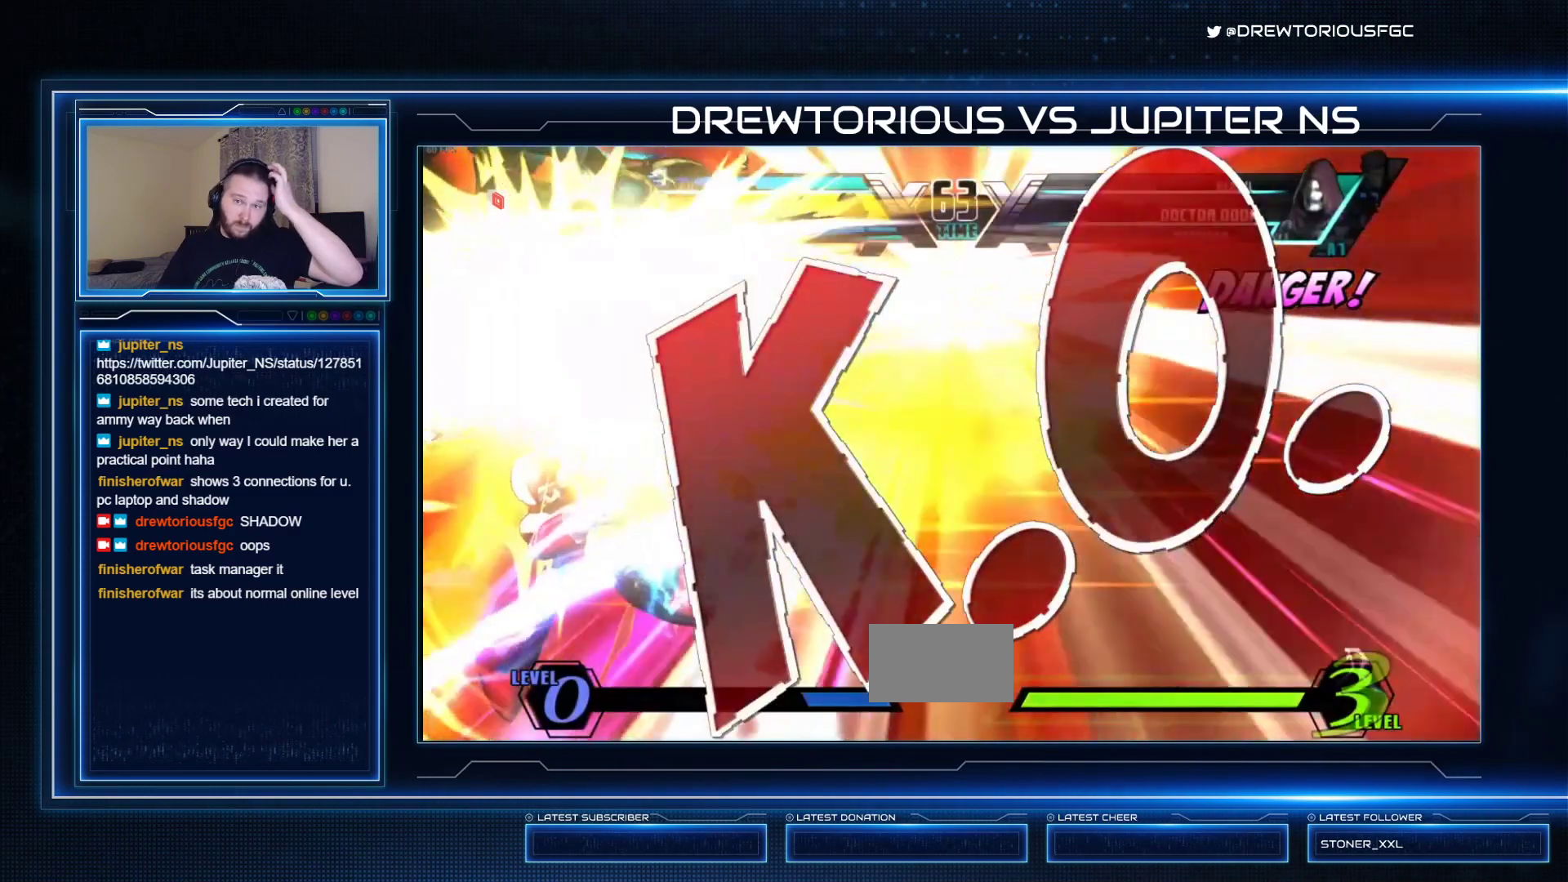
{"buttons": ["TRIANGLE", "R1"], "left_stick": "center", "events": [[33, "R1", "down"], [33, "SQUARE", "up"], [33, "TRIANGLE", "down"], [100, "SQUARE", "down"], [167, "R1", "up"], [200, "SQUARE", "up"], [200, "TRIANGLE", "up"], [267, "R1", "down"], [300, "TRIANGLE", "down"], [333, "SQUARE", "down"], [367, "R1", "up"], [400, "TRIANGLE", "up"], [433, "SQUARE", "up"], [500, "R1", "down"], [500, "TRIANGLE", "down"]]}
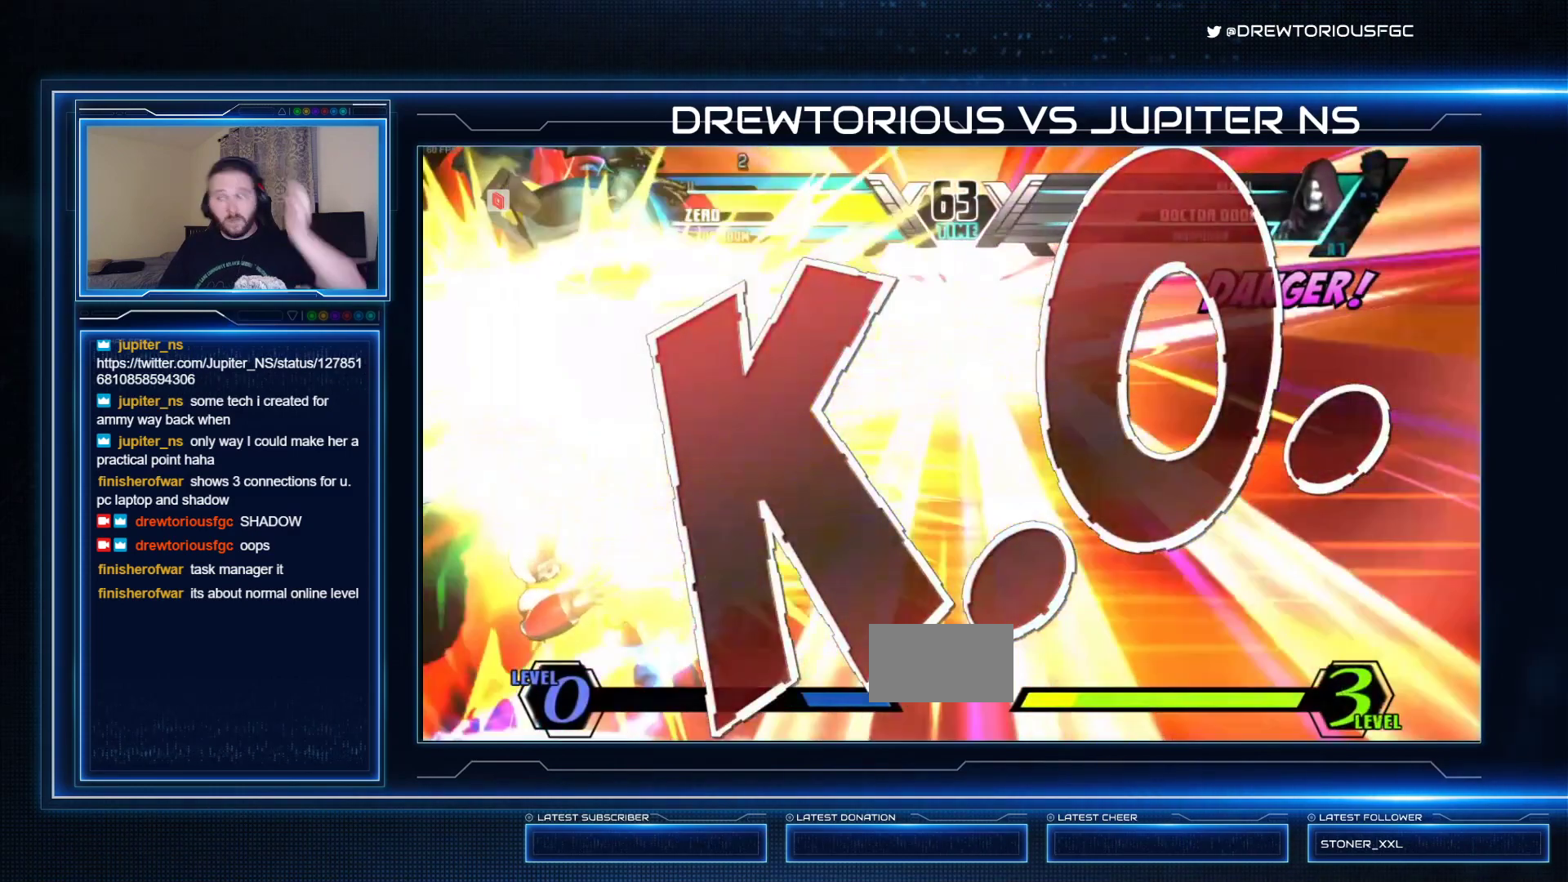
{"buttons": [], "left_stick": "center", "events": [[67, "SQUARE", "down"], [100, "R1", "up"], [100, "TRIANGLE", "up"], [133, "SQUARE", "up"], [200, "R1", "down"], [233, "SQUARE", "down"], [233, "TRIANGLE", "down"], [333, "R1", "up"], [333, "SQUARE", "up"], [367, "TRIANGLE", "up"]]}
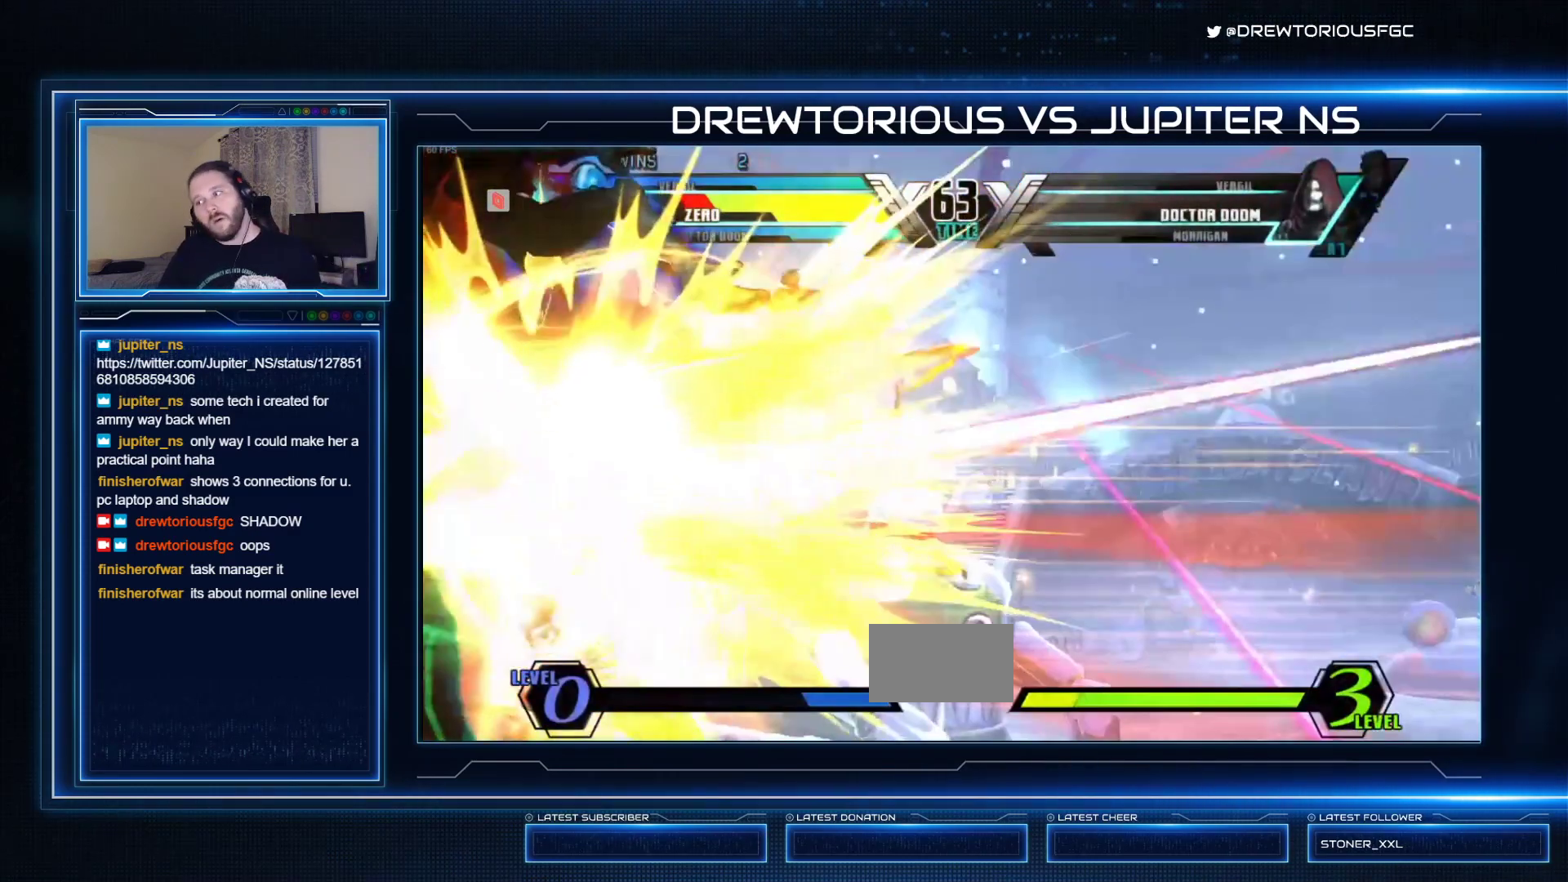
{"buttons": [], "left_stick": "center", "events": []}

YOUR INSTRUCTIONS: Counting only lines that hold the word "SQUARE", say how many there are in the listing above and add nothing.

EXPECTED ANSWER: 2